От могилы Юденича видны кресты всего кладбища и синее море внизу. А между генеральской могилой и морем – старая Россия, былая русская армия, императорский двор. Здесь и молодая, пусть и не полноправная, а как бы тайная императрица. Она была очень любима русским царем, может, лучшим из русских царей – не был он ни Грозным, ни Великим, ни Кровавым, а был затравленным революционными террористами царем-освободителем, любимым воспитанником поэта Василия Жуковского. Ему бы, государю Александру II, еще жить да жить, цивилизовать и дальше свою страну, а он погиб, оставил беззащитной любимую супругу, обрек ее на изгнание… Хорошо, хоть вдовствовать ей пришлось не в Сибири, а в Ницце, на собственной вилле, названной именем то ли Георгия Победоносца, то ли сынка Георгия… Здесь она успела отметить юбилей крестьянского Освобождения, справить свадьбу императорской дочки с внуком Пушкина, здесь она отдала душу Богу, и вот похоронена на Кокаде: светлейшая княгиня ЮРЬЕВСКАЯ ЕКАТЕРИНА МИХАЙЛОВНА (урожденная княжна ДОЛГОРУКОВА, 1847–1922).
У этой могилы воскресает романтическая история пылкой любви российского императора и юной смолянки, встреченной им на прогулке в петербургском Летнем саду, история, вдохновившая стольких литераторов и кинорежиссеров. Реже, конечно, писали о первой любви императора, о милой бесприданнице, сиротке-курфюрстине из Дармштадта, которая была пятнадцатилетней девочкой, когда молодой наследник российского престола увидел ее в театральной ложе. Через два года она стала счастливой русской принцессой, потом русской императрицей. Только в 1865 году, в Ницце, где умер ее старший сын, произошел печальный перелом в ее жизни. Последние полтора десятка лет ее жизни были полны страха за жизнь мужа, на которого неотступно охотились «народные заступники», и унижений из-за его нескрываемой влюбленности в юную Екатерину Долгорукову. Однако и Екатерине нетерпеливая любовь императора приносила не одни только радости, но и унижения тайности, неравноправия.
Когда же скончалась увядающая государыня и они с Сашей смогли обвенчаться, хотя бы и тайно, супружеская жизнь вдруг оборвалась так скоро, так страшно. Екатерина осталась во враждебном окруженье у гроба и вскоре уехала за границу, уже надолго, навсегда. Почти на сорок лет изгнания… Не забудьте посетить ее склеп прежде, чем покинуть здешний живописный православный некрополь.
Напомню, что православный некрополь – лишь часть огромного кокадского города мертвых. У главного входа на муниципальное кладбище большая круглая клумба общей, братской, анонимной могилы, общего рва (fosse commune). Никто не вечен, а чудный французский берег – он не резиновый.
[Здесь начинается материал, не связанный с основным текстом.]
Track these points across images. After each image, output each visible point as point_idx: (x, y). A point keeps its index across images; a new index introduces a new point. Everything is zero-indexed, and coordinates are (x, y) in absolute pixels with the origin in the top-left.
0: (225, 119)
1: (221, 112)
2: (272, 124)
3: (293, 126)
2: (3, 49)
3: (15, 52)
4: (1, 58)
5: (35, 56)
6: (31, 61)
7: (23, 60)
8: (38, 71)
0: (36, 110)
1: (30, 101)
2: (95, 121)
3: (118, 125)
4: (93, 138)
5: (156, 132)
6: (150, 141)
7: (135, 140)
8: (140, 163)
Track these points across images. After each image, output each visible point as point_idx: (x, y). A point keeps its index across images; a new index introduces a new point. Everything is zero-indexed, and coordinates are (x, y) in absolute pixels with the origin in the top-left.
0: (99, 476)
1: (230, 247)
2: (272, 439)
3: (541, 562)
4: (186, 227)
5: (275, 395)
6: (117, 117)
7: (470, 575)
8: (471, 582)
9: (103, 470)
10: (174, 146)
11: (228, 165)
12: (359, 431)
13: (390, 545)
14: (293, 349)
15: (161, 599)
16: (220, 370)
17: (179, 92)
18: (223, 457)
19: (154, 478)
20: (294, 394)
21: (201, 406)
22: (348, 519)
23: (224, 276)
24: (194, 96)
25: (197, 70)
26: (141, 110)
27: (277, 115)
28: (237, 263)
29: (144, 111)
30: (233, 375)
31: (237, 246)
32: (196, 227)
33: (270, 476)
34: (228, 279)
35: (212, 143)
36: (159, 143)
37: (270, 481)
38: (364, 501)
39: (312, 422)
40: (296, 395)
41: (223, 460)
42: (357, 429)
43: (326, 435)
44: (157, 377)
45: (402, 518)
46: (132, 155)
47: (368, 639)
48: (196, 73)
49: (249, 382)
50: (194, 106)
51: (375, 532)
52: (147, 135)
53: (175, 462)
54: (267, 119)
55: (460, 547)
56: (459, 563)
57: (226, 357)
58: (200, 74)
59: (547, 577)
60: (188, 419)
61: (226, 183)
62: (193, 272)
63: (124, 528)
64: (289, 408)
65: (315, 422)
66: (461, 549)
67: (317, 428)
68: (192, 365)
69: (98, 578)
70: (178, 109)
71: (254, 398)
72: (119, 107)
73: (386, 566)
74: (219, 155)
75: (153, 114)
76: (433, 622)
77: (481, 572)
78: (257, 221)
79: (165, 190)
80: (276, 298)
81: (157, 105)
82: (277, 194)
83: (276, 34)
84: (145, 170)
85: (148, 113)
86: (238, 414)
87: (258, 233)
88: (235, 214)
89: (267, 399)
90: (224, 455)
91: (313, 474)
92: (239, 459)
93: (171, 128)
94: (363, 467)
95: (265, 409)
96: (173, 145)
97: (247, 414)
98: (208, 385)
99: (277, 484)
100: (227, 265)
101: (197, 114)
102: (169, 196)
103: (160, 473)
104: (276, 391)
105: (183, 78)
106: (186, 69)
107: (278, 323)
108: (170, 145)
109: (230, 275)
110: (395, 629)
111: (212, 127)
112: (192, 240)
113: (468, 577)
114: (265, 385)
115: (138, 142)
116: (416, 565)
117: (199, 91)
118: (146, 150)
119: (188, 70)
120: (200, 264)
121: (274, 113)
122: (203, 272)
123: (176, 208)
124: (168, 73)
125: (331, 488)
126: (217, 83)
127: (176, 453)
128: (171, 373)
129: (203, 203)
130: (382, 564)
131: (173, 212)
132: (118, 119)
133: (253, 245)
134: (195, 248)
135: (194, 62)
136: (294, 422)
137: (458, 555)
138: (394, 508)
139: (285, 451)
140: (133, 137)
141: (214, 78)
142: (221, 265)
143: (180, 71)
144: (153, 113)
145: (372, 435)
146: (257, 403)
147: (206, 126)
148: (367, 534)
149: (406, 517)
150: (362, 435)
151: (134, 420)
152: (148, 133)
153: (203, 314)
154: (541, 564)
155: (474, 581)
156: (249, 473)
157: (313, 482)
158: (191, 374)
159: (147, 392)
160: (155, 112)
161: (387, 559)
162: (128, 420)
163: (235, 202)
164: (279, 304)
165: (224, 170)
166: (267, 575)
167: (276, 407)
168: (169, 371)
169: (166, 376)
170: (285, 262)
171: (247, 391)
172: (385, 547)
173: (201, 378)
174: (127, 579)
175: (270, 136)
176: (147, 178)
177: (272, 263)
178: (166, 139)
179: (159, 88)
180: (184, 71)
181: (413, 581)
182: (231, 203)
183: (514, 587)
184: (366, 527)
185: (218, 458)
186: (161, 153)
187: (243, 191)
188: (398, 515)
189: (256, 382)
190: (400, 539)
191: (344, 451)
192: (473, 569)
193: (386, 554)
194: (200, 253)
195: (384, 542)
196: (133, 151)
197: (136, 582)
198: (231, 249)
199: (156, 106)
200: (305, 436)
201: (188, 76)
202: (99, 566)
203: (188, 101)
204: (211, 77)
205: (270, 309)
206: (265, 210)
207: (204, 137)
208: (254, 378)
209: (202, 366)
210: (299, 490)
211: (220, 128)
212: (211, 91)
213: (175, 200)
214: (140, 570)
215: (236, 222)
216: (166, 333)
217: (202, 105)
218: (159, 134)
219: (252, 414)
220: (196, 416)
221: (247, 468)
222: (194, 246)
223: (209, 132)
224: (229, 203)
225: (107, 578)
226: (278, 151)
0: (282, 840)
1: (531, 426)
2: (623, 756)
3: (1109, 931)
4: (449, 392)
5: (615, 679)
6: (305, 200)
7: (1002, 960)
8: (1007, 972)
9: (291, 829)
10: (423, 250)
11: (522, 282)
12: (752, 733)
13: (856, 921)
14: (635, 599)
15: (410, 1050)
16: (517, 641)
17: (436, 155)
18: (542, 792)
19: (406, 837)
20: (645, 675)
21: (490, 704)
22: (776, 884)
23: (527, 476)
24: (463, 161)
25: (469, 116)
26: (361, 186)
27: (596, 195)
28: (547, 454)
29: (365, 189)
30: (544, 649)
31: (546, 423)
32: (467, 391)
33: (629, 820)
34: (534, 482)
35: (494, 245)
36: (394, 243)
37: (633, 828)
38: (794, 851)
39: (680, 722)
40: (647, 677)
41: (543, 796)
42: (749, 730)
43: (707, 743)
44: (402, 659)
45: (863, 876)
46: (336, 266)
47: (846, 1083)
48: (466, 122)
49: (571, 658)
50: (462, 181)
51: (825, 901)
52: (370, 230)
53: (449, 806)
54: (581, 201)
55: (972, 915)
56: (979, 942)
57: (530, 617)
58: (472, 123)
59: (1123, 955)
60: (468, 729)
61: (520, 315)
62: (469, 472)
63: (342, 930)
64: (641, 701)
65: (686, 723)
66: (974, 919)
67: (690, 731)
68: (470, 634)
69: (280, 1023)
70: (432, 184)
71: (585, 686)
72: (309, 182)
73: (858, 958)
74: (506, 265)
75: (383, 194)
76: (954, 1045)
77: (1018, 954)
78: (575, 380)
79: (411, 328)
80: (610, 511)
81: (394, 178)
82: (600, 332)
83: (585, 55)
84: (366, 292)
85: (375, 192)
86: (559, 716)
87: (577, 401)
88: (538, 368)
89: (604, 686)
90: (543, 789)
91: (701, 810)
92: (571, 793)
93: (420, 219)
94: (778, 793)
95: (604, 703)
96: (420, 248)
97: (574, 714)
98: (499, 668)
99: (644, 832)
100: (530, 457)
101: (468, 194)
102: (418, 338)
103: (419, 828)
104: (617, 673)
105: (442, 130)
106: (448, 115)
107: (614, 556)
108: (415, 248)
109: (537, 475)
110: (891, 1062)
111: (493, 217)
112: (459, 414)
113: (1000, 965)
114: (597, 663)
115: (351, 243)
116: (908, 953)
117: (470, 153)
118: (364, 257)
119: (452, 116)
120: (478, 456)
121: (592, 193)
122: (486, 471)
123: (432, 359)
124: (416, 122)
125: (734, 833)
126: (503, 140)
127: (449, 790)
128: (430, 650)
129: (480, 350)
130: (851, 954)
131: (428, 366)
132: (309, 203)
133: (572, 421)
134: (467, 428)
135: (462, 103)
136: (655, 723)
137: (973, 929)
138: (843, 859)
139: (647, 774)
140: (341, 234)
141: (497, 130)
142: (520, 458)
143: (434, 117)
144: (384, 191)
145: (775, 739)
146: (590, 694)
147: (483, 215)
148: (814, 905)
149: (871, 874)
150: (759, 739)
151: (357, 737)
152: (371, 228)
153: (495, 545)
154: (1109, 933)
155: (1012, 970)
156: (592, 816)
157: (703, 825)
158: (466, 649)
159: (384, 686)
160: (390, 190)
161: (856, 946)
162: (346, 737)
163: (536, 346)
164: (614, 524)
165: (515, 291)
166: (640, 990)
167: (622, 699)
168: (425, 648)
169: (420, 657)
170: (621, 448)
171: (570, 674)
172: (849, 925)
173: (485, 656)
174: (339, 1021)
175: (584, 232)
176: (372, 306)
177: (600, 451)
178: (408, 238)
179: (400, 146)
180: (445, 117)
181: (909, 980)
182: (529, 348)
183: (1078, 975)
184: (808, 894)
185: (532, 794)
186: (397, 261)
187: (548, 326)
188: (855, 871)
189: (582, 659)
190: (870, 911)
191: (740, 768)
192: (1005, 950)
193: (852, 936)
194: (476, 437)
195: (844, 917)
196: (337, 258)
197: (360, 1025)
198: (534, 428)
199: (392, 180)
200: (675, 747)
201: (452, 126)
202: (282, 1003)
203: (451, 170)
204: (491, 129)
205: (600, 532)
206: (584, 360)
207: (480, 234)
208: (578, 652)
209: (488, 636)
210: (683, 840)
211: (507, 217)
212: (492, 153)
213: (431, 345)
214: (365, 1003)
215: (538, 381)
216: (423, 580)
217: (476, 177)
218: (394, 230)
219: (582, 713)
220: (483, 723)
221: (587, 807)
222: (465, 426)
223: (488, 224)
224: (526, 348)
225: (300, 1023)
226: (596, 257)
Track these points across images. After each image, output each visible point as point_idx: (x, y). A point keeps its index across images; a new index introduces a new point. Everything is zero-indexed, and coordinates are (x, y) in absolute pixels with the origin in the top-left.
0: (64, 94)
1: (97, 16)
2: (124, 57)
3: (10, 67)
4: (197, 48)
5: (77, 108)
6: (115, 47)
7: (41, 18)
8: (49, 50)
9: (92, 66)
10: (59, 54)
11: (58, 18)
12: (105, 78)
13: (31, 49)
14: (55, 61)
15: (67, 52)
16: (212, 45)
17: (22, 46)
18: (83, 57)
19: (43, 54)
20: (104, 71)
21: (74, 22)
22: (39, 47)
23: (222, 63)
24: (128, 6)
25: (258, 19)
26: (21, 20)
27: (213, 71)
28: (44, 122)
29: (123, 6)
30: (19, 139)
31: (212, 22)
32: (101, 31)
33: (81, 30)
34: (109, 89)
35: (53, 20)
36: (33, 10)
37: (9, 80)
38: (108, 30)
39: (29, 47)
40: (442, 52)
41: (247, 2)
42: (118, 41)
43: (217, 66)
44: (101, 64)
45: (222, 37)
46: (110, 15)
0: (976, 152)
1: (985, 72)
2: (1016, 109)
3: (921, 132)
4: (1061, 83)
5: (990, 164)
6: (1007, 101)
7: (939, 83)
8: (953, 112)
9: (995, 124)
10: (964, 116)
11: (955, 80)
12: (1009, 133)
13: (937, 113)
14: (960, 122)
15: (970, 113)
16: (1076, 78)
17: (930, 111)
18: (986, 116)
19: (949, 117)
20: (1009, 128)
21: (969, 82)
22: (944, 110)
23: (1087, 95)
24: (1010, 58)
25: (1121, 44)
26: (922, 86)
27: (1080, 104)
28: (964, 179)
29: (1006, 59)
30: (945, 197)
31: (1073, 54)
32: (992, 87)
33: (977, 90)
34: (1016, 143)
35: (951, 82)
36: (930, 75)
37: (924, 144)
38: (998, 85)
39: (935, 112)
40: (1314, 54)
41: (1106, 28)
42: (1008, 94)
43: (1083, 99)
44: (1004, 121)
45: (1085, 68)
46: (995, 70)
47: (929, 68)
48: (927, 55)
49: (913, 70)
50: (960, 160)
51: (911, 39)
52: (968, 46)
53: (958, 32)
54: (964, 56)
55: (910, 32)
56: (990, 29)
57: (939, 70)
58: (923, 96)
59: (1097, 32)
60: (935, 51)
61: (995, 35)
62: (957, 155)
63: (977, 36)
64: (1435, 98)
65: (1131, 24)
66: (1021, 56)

Жизнью пользуйся живущий… В крошечной комнатке городского загса имя ваше будет записано великолепным почерком по-французски. Никто не забыт. Можно даже получить справки-выписки, написанные тем же великолепным почерком. Я их запрашивал, я их получал. Из авторского любопытства. Из почтенья к Ушедшим, Забытым, Небезразличным…
Родные, друзья или просто соотечественники могут установить дощечку с именем Незабвенного на лужайке над братской могилой. Правда, за это надо заплатить. Но можно пойти на эти расходы и эти хлопоты коллективно, привлечь более или менее «неправительственные» организации. Металлическую памятную доску внучки Пушкина, Елены Александровны Розен-Мейер, установленную здесь русскими активистами Ниццы и московским фондом «Русское зарубежье», постигла та же грустная судьба, что и бюст с могилы художника-передвижника Ивана Прянишникова, похороненного на средиземноморском берегу западнее Марселя (на кладбище «цыганской столицы» Сент-Мари-де-ла-Мер): она была украдена кладбищенскими ворами. Однако русские организации не пали духом и заказали новую доску, на сей раз каменную.